Бутылка пуста. Я зашвыриваю ее как можно дальше. Падая, она мягко ударяется о взрыхленную пашню. Я встаю. Выпито достаточно, я созрел для «Красной мельницы». Сегодня Ризенфельд устраивает там прощальный вечер в честь спасших ему жизнь. Будут Георг, Лиза, потом приду я — мне нужно предварительно кое с кем попрощаться, — и мы все вместе грандиозно отпразднуем прощание… с инфляцией.
x x x
Поздно ночью следуем мы по Гроссештрассе, словно похоронное шествие пьяных. Редкие фонари мигают. Несколько преждевременно опускаем мы в могилу истекший год. К нам присоединились Вилли и Рене де ла Тур. Между Вилли и Ризенфельдом разгорелся яростный спор: Ризенфельд клянется, что инфляции пришел конец и что вводится «ржаная марка», а Вилли заявляет, что он тогда станет банкротом и уже по одному этому такой слух не может быть правдой. Зато Рене де ла Тур стала очень молчаливой.
Сквозь веющий ветром ночной сумрак мы видим вдали другое шествие, оно движется нам навстречу с противоположного конца Гроссештрассе.
— Георг, — говорю я, — пусть дамы немного отстанут. Похоже, что те затеют с нами ссору.
— Ладно.
Мы уже возле Нового рынка.
— Если заметишь, что они берут верх, сейчас же беги в кафе Мац, — инструктирует Лизу Георг, — спросишь там Бодо Леддерхозе и скажешь, что он нам нужен. — Затем повертывается к Ризенфельду: — Лучше сделайте вид, что не имеете никакого отношения к нам.
— А ты, Рене, удирай, — наставляет Вилли свою даму. — Держись подальше, если начнется драка!

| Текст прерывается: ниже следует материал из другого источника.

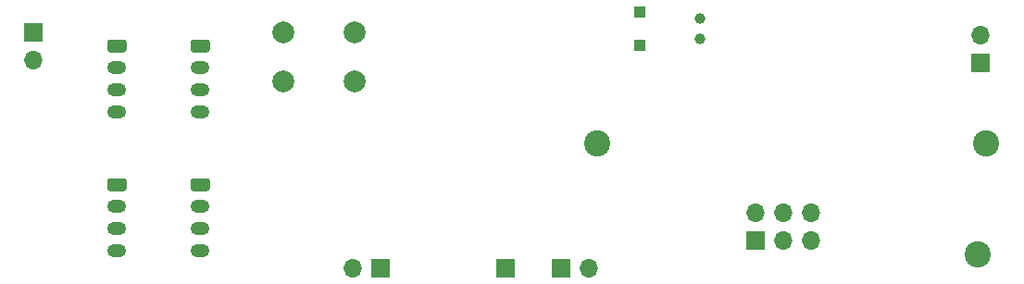
<source format=gbr>
G04 #@! TF.GenerationSoftware,KiCad,Pcbnew,5.1.6+dfsg1-1*
G04 #@! TF.CreationDate,2020-08-09T15:43:52+02:00*
G04 #@! TF.ProjectId,CaLoRa,43614c6f-5261-42e6-9b69-6361645f7063,rev?*
G04 #@! TF.SameCoordinates,Original*
G04 #@! TF.FileFunction,Soldermask,Bot*
G04 #@! TF.FilePolarity,Negative*
%FSLAX46Y46*%
G04 Gerber Fmt 4.6, Leading zero omitted, Abs format (unit mm)*
G04 Created by KiCad (PCBNEW 5.1.6+dfsg1-1) date 2020-08-09 15:43:52*
%MOMM*%
%LPD*%
G01*
G04 APERTURE LIST*
%ADD10C,2.400000*%
%ADD11R,1.000000X1.000000*%
%ADD12C,1.000000*%
%ADD13C,2.000000*%
%ADD14O,1.700000X1.700000*%
%ADD15R,1.700000X1.700000*%
%ADD16O,1.750000X1.200000*%
G04 APERTURE END LIST*
D10*
X229870000Y-97790000D03*
D11*
X198970000Y-78650000D03*
X198970000Y-75650000D03*
D12*
X204470000Y-78100000D03*
X204470000Y-76200000D03*
D13*
X172870000Y-77470000D03*
X172870000Y-81970000D03*
X166370000Y-77470000D03*
X166370000Y-81970000D03*
D14*
X230124000Y-77724000D03*
D15*
X230124000Y-80264000D03*
D14*
X143510000Y-80010000D03*
D15*
X143510000Y-77470000D03*
D16*
X151130000Y-84740000D03*
X151130000Y-82740000D03*
X151130000Y-80740000D03*
G36*
G01*
X150504999Y-78140000D02*
X151755001Y-78140000D01*
G75*
G02*
X152005000Y-78389999I0J-249999D01*
G01*
X152005000Y-79090001D01*
G75*
G02*
X151755001Y-79340000I-249999J0D01*
G01*
X150504999Y-79340000D01*
G75*
G02*
X150255000Y-79090001I0J249999D01*
G01*
X150255000Y-78389999D01*
G75*
G02*
X150504999Y-78140000I249999J0D01*
G01*
G37*
X158750000Y-84740000D03*
X158750000Y-82740000D03*
X158750000Y-80740000D03*
G36*
G01*
X158124999Y-78140000D02*
X159375001Y-78140000D01*
G75*
G02*
X159625000Y-78389999I0J-249999D01*
G01*
X159625000Y-79090001D01*
G75*
G02*
X159375001Y-79340000I-249999J0D01*
G01*
X158124999Y-79340000D01*
G75*
G02*
X157875000Y-79090001I0J249999D01*
G01*
X157875000Y-78389999D01*
G75*
G02*
X158124999Y-78140000I249999J0D01*
G01*
G37*
X151130000Y-97440000D03*
X151130000Y-95440000D03*
X151130000Y-93440000D03*
G36*
G01*
X150504999Y-90840000D02*
X151755001Y-90840000D01*
G75*
G02*
X152005000Y-91089999I0J-249999D01*
G01*
X152005000Y-91790001D01*
G75*
G02*
X151755001Y-92040000I-249999J0D01*
G01*
X150504999Y-92040000D01*
G75*
G02*
X150255000Y-91790001I0J249999D01*
G01*
X150255000Y-91089999D01*
G75*
G02*
X150504999Y-90840000I249999J0D01*
G01*
G37*
X158750000Y-97440000D03*
X158750000Y-95440000D03*
X158750000Y-93440000D03*
G36*
G01*
X158124999Y-90840000D02*
X159375001Y-90840000D01*
G75*
G02*
X159625000Y-91089999I0J-249999D01*
G01*
X159625000Y-91790001D01*
G75*
G02*
X159375001Y-92040000I-249999J0D01*
G01*
X158124999Y-92040000D01*
G75*
G02*
X157875000Y-91790001I0J249999D01*
G01*
X157875000Y-91089999D01*
G75*
G02*
X158124999Y-90840000I249999J0D01*
G01*
G37*
D10*
X195072000Y-87630000D03*
D14*
X214630000Y-93980000D03*
X214630000Y-96520000D03*
X212090000Y-93980000D03*
X212090000Y-96520000D03*
X209550000Y-93980000D03*
D15*
X209550000Y-96520000D03*
D14*
X172720000Y-99060000D03*
D15*
X175260000Y-99060000D03*
D14*
X194310000Y-99060000D03*
D15*
X191770000Y-99060000D03*
D10*
X230632000Y-87630000D03*
D15*
X186690000Y-99060000D03*
M02*

</source>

Второе шествие подошло к нам вплотную. Его участники в сапогах — это же великая мечта немецкого патриота, — и все они, кроме двух, не старше восемнадцати — двадцати лет. Зато их вдвое больше, чем нас.
Мы минуем друг друга.
— А этого красного пса мы знаем! — вдруг кричит кто-то. Шевелюра Вилли светится и ночью.
— И того вон, лысого! — кричит второй голос и показывает на Георга. — Бей их.
— Лиза, беги! — говорит Георг.
И у Лизы только подметки засверкали.